Рядом разорвался снаряд, и они оба бросились на землю и уронили меня.

– Простите, tenente, – сказал Маньера. – Держитесь за мою шею.

– Вы меня опять уроните.

– Это с перепугу.

– Вы не ранены?

– Ранены оба, но легко.

– Гордини сможет вести машину?

– Едва ли.

Пока мы добрались до пункта, они уронили меня еще раз.

– Сволочи! – сказал я.

– Простите, tenente, – сказал Маньера. – Больше не будем.

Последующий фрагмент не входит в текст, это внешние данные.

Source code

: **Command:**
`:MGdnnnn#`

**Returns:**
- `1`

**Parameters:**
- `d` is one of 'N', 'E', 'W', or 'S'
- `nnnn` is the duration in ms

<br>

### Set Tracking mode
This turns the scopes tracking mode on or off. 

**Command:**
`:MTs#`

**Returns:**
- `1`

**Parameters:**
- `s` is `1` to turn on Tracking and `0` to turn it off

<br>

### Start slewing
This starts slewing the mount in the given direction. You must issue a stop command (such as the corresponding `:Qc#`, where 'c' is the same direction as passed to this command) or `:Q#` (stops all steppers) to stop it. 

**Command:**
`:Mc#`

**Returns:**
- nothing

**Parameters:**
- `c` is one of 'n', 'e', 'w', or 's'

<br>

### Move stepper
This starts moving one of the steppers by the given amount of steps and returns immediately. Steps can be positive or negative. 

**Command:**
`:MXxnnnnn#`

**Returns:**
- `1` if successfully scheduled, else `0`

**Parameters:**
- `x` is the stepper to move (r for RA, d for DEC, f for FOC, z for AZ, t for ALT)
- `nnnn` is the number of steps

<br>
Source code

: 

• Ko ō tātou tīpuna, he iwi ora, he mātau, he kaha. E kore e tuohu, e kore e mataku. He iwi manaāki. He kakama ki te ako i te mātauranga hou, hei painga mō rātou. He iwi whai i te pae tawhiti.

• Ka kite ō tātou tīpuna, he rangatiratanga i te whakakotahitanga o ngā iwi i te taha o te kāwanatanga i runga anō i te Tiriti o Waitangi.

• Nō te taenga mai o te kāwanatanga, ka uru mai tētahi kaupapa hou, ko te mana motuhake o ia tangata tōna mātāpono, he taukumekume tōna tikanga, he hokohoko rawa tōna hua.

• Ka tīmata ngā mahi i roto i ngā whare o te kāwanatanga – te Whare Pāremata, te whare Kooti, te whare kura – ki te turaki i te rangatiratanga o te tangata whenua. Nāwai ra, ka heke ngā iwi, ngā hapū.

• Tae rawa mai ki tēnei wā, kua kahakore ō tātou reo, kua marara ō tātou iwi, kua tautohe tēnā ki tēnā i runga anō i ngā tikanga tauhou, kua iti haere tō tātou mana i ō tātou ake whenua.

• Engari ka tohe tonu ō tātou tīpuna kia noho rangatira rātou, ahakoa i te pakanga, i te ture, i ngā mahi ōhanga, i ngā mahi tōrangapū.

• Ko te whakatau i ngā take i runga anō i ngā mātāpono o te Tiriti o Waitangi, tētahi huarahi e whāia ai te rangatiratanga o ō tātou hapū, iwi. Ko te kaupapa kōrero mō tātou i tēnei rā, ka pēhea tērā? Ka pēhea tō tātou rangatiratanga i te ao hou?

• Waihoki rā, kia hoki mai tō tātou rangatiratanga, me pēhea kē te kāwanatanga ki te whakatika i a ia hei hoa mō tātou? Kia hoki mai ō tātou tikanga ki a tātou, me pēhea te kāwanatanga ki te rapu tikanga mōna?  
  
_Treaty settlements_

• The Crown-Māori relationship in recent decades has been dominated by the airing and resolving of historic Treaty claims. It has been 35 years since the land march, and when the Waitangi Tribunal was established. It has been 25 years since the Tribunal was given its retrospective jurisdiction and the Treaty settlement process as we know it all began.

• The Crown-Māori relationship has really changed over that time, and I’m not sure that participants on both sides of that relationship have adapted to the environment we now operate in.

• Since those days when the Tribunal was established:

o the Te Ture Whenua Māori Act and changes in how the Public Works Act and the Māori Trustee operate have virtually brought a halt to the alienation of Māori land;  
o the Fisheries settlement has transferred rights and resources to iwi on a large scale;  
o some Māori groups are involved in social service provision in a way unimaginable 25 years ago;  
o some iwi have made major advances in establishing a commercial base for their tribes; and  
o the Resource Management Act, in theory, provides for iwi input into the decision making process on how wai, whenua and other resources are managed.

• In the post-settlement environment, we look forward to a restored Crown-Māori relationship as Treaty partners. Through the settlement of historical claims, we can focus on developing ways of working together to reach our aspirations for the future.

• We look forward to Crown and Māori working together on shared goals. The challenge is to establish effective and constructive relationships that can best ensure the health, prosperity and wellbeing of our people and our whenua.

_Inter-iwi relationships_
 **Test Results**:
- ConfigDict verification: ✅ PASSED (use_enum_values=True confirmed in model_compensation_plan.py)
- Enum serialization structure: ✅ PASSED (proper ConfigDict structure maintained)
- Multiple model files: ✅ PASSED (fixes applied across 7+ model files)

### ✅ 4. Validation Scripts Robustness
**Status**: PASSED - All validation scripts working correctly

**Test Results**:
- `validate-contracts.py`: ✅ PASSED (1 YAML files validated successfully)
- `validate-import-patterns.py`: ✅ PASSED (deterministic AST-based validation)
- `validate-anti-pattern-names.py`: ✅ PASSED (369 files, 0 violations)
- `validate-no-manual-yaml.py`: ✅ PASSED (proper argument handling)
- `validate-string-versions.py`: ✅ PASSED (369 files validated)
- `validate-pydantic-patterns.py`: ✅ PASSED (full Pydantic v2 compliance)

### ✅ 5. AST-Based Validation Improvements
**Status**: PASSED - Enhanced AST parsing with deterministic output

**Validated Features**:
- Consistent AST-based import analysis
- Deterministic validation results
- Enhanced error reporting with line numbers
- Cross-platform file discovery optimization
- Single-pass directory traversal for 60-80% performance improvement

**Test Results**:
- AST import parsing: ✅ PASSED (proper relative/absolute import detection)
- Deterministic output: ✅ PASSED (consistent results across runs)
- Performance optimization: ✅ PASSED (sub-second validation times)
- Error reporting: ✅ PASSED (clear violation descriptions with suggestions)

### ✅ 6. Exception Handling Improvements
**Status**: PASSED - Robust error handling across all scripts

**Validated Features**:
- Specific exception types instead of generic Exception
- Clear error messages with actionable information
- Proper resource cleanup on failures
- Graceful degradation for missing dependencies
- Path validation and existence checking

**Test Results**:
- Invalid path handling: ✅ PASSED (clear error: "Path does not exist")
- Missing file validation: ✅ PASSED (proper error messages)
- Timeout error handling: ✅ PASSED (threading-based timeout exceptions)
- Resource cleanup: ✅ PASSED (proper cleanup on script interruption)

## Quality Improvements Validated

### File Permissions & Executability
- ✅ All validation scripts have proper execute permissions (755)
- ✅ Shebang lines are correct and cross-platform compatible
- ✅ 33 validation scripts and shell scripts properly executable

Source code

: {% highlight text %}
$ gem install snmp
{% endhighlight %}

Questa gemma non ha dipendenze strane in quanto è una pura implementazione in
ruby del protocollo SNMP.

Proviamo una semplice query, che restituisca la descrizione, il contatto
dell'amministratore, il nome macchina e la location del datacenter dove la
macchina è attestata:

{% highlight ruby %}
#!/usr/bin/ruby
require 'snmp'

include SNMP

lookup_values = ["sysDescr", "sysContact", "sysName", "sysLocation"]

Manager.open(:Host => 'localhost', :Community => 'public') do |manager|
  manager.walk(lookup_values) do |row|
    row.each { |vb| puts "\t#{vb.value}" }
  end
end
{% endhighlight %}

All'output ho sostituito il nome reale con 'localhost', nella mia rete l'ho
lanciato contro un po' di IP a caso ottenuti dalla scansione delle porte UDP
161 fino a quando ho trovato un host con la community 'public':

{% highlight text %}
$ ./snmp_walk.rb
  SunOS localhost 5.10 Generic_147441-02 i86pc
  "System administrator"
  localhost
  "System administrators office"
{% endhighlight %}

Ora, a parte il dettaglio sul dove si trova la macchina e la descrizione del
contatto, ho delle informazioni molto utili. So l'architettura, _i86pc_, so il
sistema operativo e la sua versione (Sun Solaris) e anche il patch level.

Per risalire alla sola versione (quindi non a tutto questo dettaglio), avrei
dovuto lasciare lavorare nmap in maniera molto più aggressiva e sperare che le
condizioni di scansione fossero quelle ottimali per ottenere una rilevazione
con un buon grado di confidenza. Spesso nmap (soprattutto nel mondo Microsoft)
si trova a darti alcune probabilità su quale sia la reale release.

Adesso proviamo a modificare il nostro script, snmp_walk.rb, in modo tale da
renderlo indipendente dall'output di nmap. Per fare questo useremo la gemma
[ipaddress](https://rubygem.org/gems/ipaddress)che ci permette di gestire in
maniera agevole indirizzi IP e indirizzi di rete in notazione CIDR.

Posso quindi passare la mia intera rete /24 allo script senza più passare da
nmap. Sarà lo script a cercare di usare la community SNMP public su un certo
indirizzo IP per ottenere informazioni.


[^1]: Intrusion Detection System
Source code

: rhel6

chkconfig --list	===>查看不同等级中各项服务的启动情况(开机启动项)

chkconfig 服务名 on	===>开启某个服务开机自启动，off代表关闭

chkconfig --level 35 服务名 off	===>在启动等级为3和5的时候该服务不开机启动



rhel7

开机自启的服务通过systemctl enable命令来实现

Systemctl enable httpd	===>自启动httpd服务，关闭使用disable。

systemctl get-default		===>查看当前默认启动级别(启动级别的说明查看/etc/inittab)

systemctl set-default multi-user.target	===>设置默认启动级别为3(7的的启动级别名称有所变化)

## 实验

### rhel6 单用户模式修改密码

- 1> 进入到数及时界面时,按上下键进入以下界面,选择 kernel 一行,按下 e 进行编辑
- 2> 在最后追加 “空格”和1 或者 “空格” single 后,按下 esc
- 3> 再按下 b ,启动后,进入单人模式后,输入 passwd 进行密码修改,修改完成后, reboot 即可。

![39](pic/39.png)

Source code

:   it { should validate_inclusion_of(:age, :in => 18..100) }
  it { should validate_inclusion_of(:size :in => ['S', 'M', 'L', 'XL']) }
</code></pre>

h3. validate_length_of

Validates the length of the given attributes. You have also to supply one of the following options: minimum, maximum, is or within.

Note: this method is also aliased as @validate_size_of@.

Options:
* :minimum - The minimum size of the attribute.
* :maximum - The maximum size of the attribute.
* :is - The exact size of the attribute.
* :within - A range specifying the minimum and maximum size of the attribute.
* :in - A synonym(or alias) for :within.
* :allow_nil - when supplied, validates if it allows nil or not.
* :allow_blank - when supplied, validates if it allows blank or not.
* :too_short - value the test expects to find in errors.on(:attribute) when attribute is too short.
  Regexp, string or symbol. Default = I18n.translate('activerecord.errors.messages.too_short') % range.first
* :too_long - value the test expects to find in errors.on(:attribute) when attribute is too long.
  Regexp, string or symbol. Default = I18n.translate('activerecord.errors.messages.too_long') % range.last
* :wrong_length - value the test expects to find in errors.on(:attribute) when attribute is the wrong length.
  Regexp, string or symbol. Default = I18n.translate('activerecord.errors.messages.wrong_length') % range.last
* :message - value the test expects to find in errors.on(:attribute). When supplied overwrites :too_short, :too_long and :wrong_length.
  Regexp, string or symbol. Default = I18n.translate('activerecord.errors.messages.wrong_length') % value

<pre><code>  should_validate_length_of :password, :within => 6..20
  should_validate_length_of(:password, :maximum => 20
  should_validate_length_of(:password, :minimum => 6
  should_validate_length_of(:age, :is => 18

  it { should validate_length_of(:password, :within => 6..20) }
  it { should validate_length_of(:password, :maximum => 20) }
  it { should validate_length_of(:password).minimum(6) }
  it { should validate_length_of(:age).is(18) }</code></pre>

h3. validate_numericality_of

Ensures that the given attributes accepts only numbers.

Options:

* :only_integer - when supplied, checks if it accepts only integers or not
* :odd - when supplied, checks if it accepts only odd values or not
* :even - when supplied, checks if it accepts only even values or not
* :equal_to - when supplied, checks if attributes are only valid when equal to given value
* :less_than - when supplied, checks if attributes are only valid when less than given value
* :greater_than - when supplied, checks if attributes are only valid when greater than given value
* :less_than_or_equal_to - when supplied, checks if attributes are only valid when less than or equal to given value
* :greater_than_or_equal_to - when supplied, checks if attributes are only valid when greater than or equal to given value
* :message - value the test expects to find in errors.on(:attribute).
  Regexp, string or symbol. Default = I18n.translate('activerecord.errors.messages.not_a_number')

В темноте у перевязочного пункта лежало на земле много раненых. Санитары входили и выходили с носилками. Когда они, проходя, приподнимали занавеску, мне виден был свет, горевший внутри. Мертвые были сложены в стороне. Врачи работали, до плеч засучив рукава, и были красны, как мясники. Носилок не хватало. Некоторые из раненых стонали, но большинство лежало тихо. Ветер шевелил листья в ветвях навеса над входом, и ночь становилась холодной. Все время подходили санитары, ставили носилки на землю, освобождали их и снова уходили. Как только мы добрались до пункта, Маньера привел фельдшера, и он наложил мне повязку на обе ноги.